Salesforce Billing stores the following credit card information on each payment method. This information is stored either during the payment collection process or by creating a payment method related to an account. Each payment method contains the following credit card information.
- Name on card
- Last four digits of credit card number
- Card Type
- Token
- Expiration month and year
The payment center automatically creates a token during the process of successfully processing a payment. Salesforce Billing performs the following steps when using tokens during payment processing.
- A user initiates payments through the Payment Center.
- Salesforce passes the token to the payment gateway as an authorized request.
- The payment gateway receives the token and routes to the credit card provided to begin processing.
- The credit card provider accepts or declines the transaction.
- The token and payment authorization are routed back to the payment gateway.
- The payment gateway provides Salesforce a successful or unsuccessful response.
All Salesforce API communication is encrypted and highly secure. The encryption logic isn’t part of the Salesforce Billing triggers. So, even if you save payment methods when the triggers are disabled, the saved records are PCI-compliant.
If you create a payment method and provide a CVV value and full credit card number, Salesforce Billing doesn't store the CVV and stores only the last four digits of the credit card number to ensure PCI compliance. If you edit a payment method where the CVV is already populated (for example, from a data migration while Salesforce Billing triggers were disabled), the save will fail and show a "can’t change credit card information" error message. To save the edited payment method, delete the contents of the CVV field.

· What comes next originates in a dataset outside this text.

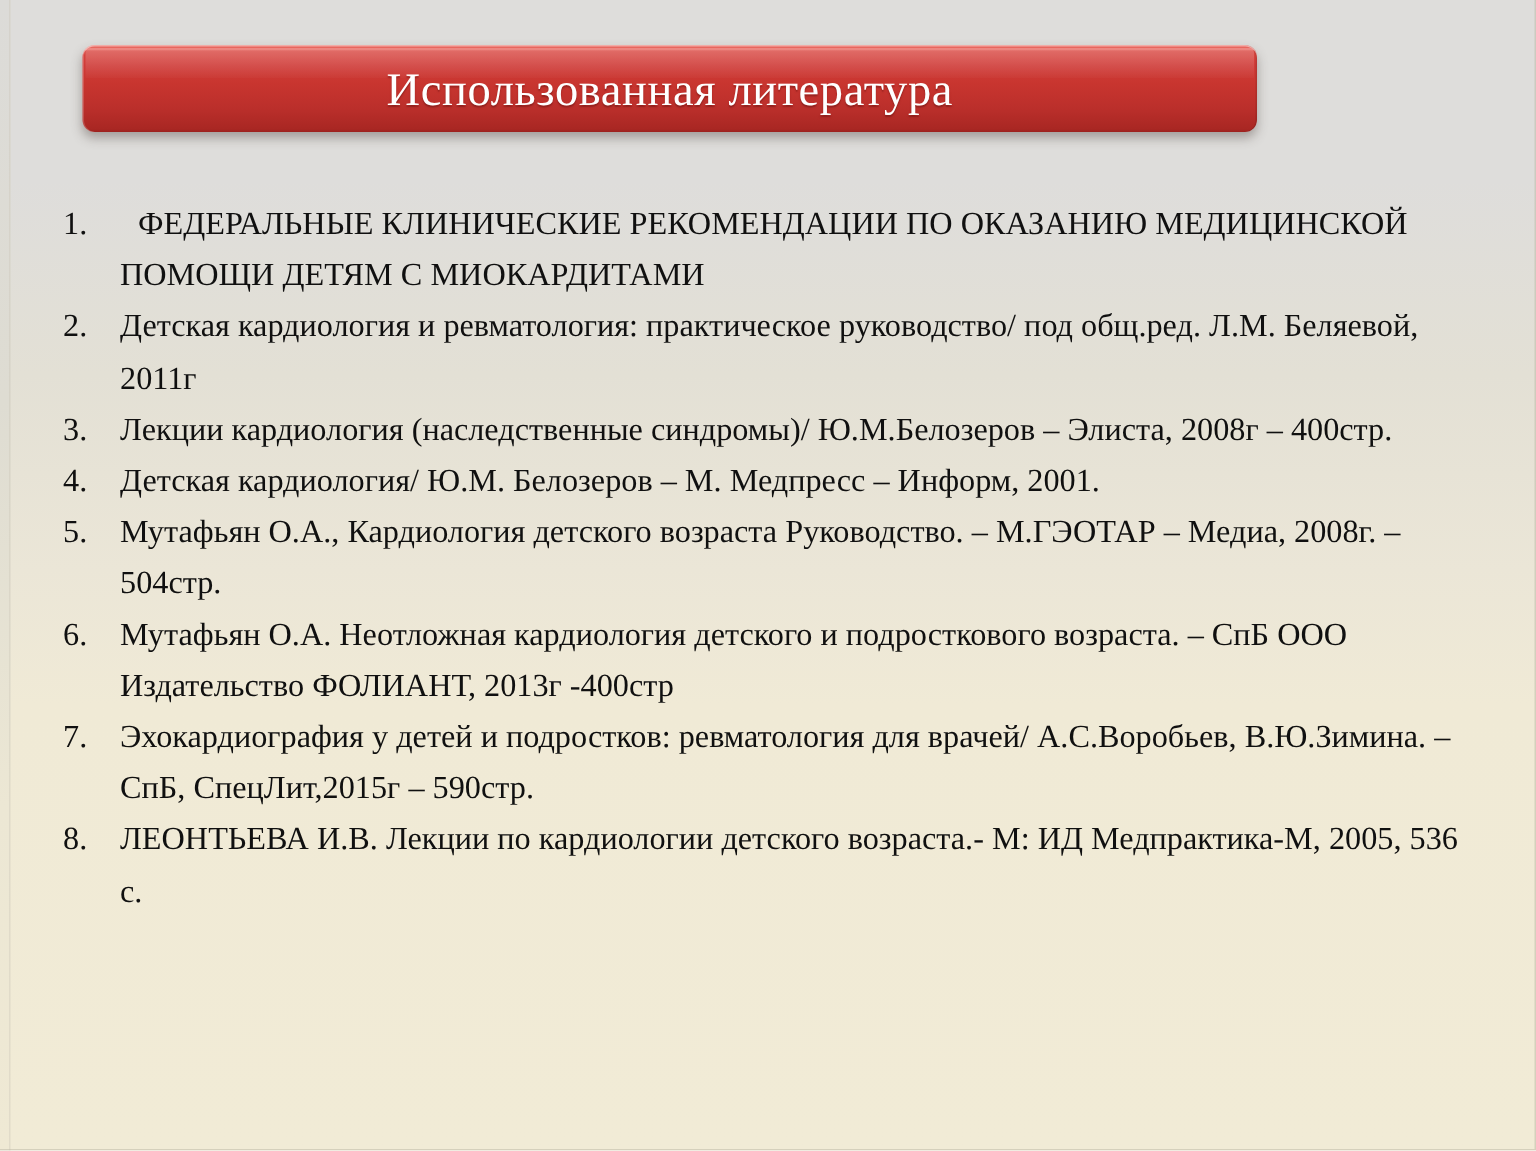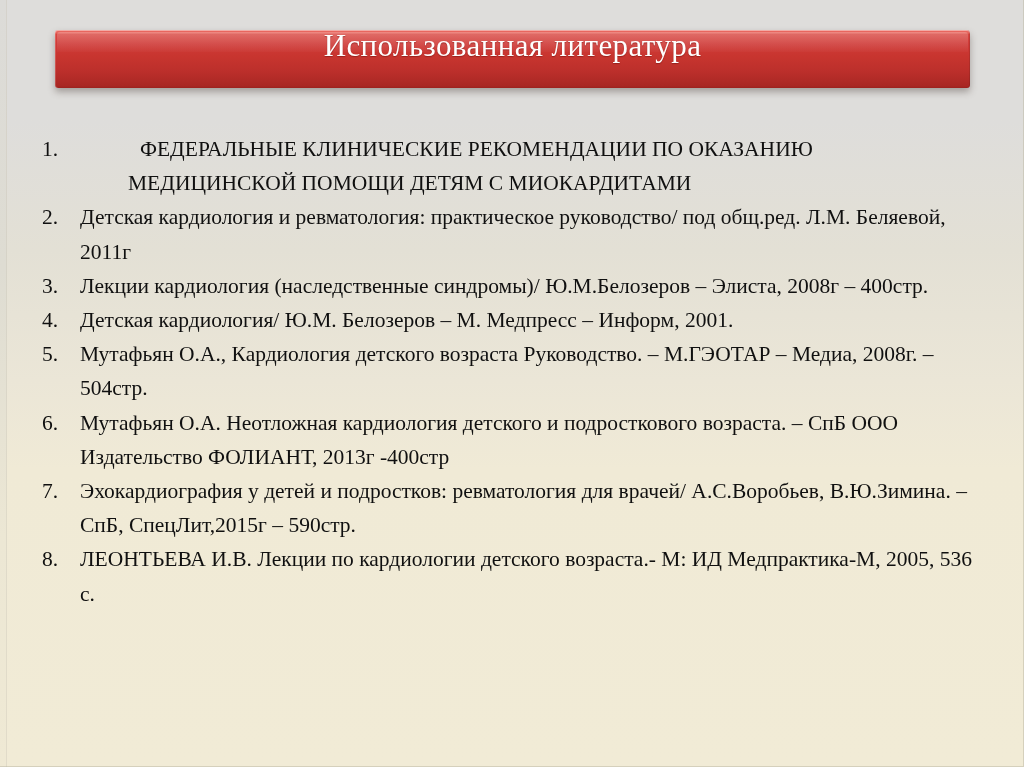"Использованная литература" .title-bar { align-items: flex-start -> center; border-radius: 3px -> 8px; width: 915px -> 783px }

Staying PCI Compliant with Salesforce Billing
If you’re building a custom Salesforce component that collects user payment information, take special care to not store credit card information within Salesforce or any system that’s not designed to store credit card information.
If you’re migrating customers into Salesforce Billing, ensure you’re also migrating payment card information in a PCI-Compliant manner. Each of your customers will likely have to work with their existing payment processors to regenerate tokens that will be valid with Salesforce.